Alan’s handwritten draft of Magpie Murders is nowhere to be found in the house—and his computer, protected by a password that’s an anagram of “Atticus Pünd,” is wiped clean. James sends Susan to Alan’s sister Claire—she used to type up all his manuscripts for him before they had a falling out.

As Susan leaves Abbey Grange, she notices tire tracks in the mud behind some bushes.

Claire clearly inspired Clarissa, as Susan tells her—Claire says she hasn’t read Magpie Murders. She doesn’t mention spotting, and possibly taking, the manuscript from Alan’s home. She was once close to Alan but drifted apart when he became famous. He hated Pünd and his success, because he didn’t want to write mysteries. That’s why he committed suicide, she believes.

Susan runs into another character outside Claire’s house: the detective Locke, who inspired the dim Chubb. He’s checking in on Claire, who was married to another policeman and once worked for the department in HR. He already took a dislike to Susan at Clover Books, and warns her to stay out of his way.

Susan is staying with her sister Katie in Suffolk. She’s already grumpy from road construction when she arrives, and doesn’t love that Katie has a family photo of them as children on display, or that she asks questions about Susan’s boyfriend Andreas. She tells Susan that their father wants to see her—he’s not well—but Susan refuses.

Katie also knew Alan: her children had him as a teacher, but didn’t like him.
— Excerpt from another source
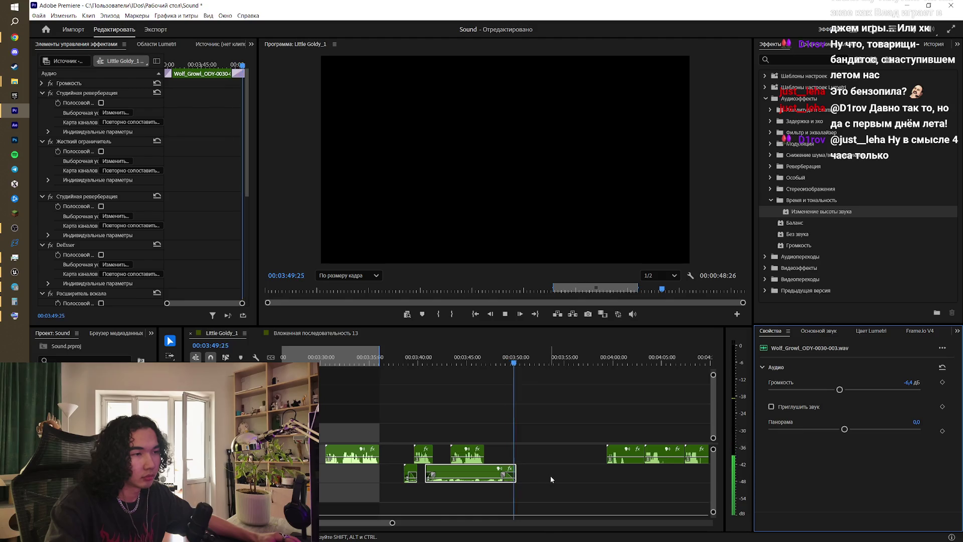
key("space")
Meanwhile, Andreas is also in Suffolk—not that Susan knows. He’s meeting with Sajid Khan, who notes that Alan’s death was timely for him.

Susan now believes Alan was murdered, and that his “suicide” letter is simply being read wrong. Back in London, she tells her boss Charles her suspicions. Alan didn’t need to kill himself; he was going to die soon from cancer anyways. The reason the last chapter of Magpie Murders is missing is because it reveals the secret of his death. Everyone he knew is in the book; the answer must be there.